In late game situations, coaches will typically rely on four opportunities to stop the clock: their three timeouts and the two minute warning. Having the timeouts available is incredibly important in a league that features a lot of close games. In 2023, 142 games were decided by eight points or less (which can be considered a one score game). That means that 52% of all NFL games were close games that came down to last minute execution in the fourth quarter. With this amount of games being decided in the waning moments, a team’s timeouts must be considered a precious asset by every head coach.

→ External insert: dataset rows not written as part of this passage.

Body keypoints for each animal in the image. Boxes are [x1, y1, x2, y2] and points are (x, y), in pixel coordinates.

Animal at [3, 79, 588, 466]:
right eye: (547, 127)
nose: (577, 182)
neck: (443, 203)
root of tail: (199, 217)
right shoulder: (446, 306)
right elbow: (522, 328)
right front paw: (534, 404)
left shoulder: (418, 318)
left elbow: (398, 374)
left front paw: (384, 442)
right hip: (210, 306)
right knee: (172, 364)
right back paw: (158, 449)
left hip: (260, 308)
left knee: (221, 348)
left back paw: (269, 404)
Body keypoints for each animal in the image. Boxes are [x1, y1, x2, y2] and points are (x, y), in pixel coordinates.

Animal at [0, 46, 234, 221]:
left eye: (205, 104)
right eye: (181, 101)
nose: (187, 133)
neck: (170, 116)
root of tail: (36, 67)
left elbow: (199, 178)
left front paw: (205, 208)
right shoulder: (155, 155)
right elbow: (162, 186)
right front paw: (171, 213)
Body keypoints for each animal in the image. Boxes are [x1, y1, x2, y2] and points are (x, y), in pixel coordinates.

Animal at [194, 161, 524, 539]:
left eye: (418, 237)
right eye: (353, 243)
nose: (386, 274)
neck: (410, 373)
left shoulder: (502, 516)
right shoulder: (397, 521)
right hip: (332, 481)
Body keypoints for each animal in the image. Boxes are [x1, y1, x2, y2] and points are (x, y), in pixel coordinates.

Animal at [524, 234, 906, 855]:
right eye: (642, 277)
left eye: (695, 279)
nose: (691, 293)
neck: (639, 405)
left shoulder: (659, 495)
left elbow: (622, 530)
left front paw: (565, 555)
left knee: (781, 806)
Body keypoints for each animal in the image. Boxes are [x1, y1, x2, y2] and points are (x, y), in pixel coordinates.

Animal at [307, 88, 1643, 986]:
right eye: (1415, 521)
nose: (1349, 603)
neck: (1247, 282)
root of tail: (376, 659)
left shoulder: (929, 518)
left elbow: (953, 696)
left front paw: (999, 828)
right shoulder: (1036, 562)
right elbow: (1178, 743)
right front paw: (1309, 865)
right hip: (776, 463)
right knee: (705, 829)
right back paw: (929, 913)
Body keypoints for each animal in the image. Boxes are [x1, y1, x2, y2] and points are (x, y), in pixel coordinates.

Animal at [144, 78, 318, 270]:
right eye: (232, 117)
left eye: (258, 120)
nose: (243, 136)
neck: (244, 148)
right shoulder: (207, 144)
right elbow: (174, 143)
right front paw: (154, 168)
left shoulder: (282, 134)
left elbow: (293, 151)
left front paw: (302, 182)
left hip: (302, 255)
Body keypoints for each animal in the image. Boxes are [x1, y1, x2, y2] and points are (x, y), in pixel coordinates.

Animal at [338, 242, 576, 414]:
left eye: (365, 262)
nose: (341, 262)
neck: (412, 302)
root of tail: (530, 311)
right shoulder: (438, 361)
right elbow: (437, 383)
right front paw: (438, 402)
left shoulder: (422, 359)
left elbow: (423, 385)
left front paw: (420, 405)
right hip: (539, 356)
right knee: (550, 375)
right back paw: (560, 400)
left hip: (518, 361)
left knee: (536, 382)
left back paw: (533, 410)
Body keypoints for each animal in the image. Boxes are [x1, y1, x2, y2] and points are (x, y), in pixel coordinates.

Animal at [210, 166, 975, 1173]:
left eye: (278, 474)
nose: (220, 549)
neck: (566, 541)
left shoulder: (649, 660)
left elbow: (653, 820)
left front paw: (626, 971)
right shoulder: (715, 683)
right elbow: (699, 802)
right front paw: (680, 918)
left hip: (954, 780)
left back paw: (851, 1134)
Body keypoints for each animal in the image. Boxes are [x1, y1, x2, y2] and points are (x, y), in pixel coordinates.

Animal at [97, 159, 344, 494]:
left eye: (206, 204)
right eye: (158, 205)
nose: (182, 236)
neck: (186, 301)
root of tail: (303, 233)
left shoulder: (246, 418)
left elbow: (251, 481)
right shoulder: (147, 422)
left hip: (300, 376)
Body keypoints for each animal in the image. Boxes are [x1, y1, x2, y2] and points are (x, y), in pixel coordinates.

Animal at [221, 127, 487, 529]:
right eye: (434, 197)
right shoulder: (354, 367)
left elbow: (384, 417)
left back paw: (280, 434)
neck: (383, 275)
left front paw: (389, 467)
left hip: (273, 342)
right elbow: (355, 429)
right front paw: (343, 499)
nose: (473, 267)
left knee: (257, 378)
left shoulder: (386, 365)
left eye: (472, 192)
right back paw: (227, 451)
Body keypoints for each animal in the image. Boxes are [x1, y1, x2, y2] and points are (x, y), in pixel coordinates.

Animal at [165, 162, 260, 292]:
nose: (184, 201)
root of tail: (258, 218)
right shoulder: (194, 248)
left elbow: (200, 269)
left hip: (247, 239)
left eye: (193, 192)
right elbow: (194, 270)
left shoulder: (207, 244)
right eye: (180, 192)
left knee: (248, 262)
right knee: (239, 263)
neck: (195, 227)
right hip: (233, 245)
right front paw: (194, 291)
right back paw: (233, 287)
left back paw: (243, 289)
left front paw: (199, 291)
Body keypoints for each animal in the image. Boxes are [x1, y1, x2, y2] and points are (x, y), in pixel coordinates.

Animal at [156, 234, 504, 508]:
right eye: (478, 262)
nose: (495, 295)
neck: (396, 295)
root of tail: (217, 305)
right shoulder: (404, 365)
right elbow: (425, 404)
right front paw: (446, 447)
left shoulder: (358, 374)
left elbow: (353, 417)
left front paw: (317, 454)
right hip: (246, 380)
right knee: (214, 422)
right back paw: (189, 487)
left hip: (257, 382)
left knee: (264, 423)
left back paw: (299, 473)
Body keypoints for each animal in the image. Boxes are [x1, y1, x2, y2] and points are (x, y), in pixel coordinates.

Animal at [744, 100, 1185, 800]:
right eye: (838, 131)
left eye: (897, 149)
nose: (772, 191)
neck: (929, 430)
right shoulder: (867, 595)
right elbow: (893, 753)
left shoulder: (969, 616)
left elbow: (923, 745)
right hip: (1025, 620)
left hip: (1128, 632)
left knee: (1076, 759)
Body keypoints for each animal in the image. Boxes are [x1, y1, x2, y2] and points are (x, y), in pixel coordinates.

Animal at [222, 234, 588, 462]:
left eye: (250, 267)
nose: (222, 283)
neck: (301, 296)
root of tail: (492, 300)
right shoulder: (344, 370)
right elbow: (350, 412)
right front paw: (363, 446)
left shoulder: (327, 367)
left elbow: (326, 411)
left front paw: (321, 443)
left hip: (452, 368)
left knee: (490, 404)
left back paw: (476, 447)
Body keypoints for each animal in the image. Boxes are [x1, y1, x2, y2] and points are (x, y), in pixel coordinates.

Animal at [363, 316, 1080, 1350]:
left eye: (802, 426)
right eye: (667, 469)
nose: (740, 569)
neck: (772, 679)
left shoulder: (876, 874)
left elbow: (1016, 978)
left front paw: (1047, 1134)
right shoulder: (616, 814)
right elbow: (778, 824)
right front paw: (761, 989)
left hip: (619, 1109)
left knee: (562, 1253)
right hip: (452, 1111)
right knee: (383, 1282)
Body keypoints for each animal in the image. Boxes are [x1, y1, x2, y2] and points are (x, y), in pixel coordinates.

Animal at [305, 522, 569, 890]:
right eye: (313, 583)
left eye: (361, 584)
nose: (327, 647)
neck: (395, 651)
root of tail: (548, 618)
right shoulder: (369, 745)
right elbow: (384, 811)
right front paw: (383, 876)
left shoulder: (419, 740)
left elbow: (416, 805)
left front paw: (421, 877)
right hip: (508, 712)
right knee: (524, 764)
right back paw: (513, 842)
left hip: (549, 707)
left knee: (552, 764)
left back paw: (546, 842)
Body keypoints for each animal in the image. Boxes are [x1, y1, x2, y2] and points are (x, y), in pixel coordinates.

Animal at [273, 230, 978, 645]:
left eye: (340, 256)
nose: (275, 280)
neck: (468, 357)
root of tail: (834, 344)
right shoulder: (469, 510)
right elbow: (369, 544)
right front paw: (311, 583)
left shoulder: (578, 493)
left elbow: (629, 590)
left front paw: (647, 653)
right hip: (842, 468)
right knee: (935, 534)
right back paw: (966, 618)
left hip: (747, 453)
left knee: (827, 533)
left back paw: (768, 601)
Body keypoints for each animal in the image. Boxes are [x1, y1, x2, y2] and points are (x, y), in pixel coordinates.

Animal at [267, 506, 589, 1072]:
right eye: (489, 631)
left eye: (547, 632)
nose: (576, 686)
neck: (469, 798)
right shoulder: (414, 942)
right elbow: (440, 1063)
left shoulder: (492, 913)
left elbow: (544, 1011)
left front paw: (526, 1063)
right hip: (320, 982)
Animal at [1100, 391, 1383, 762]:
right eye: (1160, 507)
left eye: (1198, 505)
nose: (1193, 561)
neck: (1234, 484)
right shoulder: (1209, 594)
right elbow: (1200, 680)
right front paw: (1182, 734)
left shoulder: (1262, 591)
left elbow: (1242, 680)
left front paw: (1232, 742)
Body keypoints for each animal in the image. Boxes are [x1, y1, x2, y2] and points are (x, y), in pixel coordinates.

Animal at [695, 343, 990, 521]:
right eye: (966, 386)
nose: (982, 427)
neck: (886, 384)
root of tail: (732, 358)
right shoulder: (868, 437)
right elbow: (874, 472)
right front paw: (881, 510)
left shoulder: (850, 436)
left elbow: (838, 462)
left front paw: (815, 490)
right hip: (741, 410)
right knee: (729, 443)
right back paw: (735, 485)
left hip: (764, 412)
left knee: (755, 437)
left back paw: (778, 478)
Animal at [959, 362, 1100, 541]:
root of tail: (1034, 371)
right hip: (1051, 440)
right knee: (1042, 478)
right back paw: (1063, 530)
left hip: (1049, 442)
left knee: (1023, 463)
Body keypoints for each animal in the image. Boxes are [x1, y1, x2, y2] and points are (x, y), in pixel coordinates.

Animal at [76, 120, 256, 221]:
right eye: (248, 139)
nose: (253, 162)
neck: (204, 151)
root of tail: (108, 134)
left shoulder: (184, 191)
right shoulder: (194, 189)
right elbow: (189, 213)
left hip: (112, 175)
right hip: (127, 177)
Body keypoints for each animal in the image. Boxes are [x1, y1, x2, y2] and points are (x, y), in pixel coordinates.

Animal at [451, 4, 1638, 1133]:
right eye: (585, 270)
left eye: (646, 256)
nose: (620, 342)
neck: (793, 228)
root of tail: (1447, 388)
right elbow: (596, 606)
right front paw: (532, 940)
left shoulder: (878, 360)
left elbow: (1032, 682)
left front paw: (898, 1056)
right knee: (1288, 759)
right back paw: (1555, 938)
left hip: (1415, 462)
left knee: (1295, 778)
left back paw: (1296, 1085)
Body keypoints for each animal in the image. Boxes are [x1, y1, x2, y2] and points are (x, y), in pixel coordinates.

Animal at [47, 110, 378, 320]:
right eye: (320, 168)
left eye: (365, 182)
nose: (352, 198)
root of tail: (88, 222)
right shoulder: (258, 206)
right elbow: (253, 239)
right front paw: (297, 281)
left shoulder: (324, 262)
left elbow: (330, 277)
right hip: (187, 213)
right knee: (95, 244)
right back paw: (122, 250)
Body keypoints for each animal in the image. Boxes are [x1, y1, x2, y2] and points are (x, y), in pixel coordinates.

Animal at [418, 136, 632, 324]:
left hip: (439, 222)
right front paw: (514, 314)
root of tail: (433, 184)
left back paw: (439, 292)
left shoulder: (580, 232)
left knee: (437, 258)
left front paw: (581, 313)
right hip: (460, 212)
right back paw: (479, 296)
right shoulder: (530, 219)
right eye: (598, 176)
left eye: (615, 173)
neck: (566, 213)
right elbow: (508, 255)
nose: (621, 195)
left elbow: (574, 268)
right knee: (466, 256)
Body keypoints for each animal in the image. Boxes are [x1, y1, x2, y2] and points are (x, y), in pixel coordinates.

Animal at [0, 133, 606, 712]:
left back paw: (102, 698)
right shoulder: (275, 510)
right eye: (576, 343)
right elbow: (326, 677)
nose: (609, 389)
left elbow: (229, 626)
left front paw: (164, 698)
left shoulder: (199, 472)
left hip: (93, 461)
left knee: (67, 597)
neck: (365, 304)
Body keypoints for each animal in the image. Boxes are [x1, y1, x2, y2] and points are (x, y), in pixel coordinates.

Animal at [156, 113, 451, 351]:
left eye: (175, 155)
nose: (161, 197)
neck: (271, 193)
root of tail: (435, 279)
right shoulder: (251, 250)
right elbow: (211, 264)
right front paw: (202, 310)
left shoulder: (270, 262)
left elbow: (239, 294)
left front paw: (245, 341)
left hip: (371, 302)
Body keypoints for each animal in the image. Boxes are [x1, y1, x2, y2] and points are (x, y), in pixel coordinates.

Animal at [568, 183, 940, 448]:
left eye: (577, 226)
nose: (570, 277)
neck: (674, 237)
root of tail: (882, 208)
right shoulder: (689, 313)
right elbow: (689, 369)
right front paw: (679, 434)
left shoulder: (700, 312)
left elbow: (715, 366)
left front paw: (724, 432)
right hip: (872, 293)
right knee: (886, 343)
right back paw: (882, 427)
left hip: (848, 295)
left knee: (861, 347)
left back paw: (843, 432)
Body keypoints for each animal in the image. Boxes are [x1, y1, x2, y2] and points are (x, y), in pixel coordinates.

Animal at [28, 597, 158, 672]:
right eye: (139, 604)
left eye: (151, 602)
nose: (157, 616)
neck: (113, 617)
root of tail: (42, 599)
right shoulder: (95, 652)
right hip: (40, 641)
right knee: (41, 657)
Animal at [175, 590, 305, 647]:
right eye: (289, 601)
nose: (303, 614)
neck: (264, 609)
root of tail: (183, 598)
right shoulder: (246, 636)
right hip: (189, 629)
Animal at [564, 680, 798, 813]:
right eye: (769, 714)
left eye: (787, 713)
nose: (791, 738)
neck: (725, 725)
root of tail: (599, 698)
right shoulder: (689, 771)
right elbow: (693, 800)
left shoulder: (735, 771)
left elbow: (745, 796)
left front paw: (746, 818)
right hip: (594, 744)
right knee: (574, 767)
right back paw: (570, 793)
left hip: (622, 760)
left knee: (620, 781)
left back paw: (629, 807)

And yet, it is common for these precious timeouts to be used on moments that are not that significant throughout the course of a game. From 2018–2021, NFL coaches averaged 1.06 timeouts per game to avoid delay of game penalties on offense and 0.74 timeouts called to avoid too many men on the field penalties on defense. Together that accounts for 1.8 timeouts called for these types of plays, which equals 30% of allotted timeouts during the course of a game. The cost of these penalties? Five yards. Coaches, in their race to win every play, might be too close to the situation. It borders on illogical to be willing to sacrifice something as important as the ability to stop the clock in a close game in favor of five yards in the third quarter.

Five Yards

It is widely accepted that the NFL is an offensive-leaning league today. Yards are gained and points are scored at a pace that we have not seen before in the Super Bowl era. This past season, there were only seven teams that did not average a minimum of five yards per play. With that in mind, coaches being petrified by burning a timeout to save a loss of five yards seems to lack any sense of reason. The league average of yards per play among all teams is 5.25 yards, so teams have a very good chance to make up the yards that they lost if they are called for delay of game.

Football conventional wisdom preaches that losing those yards has the potential to be “drive killers”, that a long yardage situation could lose a game. If we look at 3rd down conversions as a measuring stick for this idea, it tells a slightly different story. Over the last 20 years, third and long yardage (seven yards or more) has remained around 40%. Basically, it is not as doom and gloom as many coaches will make it out to be. What is doom and gloom however, is watching an opponent run down the clock with running play after running play because the opposing team doesn’t have any timeouts remaining.

Football is a game that is constantly at odds between new methodology and what has always worked in the past. Teams were so focused on vertical passing and between the tackle rushes for years before they learned that getting the ball to your best athletes in space was a better way to move the ball. College and high school coaches had unlocked that secret decades ago but the NFL and its fraternity were too rigid to accept it until it was done by a small collection of coaches and coordinators. Such is the case for the boogeyman designation that delay of game penalties have been assigned. There will be a coach in the near future that proclaims that losing the five yards is irrelevant if it means keeping their timeout.

For all the critics of data-driven analytics in sports, its application in football helps to create a more exciting product. It is fun to watch teams go for it on fourth down, for example. But data in sports is supposed to show us a better way to execute and ultimately win games. A timeout is worth a lot more than just five yards when coaches look at the big picture of how to win a football game. Winning in the NFL is never easy, and games are usually close. Timeouts are one of the few tools that coaches have to keep the outcome in their teams hands. It is time that they stopped wasting that tool over five yards.